An image of the virus that causes COVID-19 is show in black and white with blue magnifying glasses over top. Inside the magnifying glasses are words that explain symptoms of long COVID, such as headache, nausea, vertigo and sleep disorders.

How is data finally shedding some light on the elusive and debilitating condition known as long COVID?


For most of us, the novelties of a once-in-a-lifetime global pandemic have worn off. Many have tucked away their KN95 masks and rapid tests on a high-up shelf. Vaccines are becoming more routine, and teachers barely bat an eye when another student reports a case of COVID-19. Even the Centers for Disease Control and Prevention have downgraded the quarantine and isolation protocols for a virus that, until recently, held the entire world in its strong, deadly grip. But for some children, COVID-19 isn’t just a memory of two rough weeks last summer — it’s a persistent and unyielding daily reality. And for researchers at Children’s Hospital Colorado, it’s those people who define the next phase of COVID-19. 
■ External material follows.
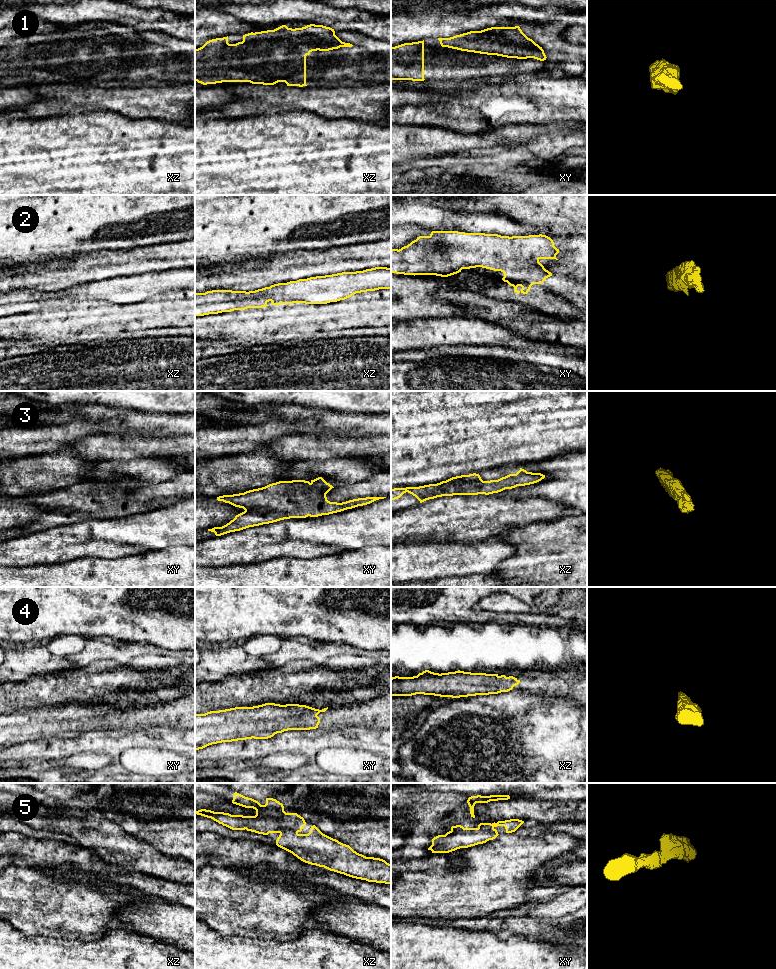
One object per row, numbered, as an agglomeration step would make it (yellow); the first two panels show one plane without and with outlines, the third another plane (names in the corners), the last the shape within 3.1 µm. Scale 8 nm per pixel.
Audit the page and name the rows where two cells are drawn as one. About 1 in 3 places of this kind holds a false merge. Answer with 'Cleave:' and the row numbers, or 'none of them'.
Cleave: none of them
Search the internet for a definition of long COVID, and you likely will walk away confused. It could last weeks, months or years. It might just be an annoying cough that hangs around a little longer than expected, or it could be fatigue so debilitating it impacts school, work and life.
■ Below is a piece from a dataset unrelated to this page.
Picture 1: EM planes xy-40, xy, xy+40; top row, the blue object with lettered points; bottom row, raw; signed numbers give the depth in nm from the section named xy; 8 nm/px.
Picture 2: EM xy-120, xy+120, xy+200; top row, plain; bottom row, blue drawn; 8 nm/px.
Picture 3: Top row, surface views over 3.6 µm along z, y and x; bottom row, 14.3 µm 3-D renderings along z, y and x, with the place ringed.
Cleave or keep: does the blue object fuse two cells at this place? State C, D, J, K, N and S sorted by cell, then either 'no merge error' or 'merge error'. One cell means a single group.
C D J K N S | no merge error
“Ever since the pandemic, there has been this subset of kids who were just not recovering as quickly as other individuals and that was manifesting in lots of different ways,” says Children’s Colorado infectious disease specialist Suchitra Rao, MD. “This is something that touches many of the providers who work at Children's Colorado. It manifests as respiratory conditions, as cardiac conditions, as GI complaints, as mental health conditions. It really is something that can affect any organ system. And so, there was a collective need to explore and study this more.”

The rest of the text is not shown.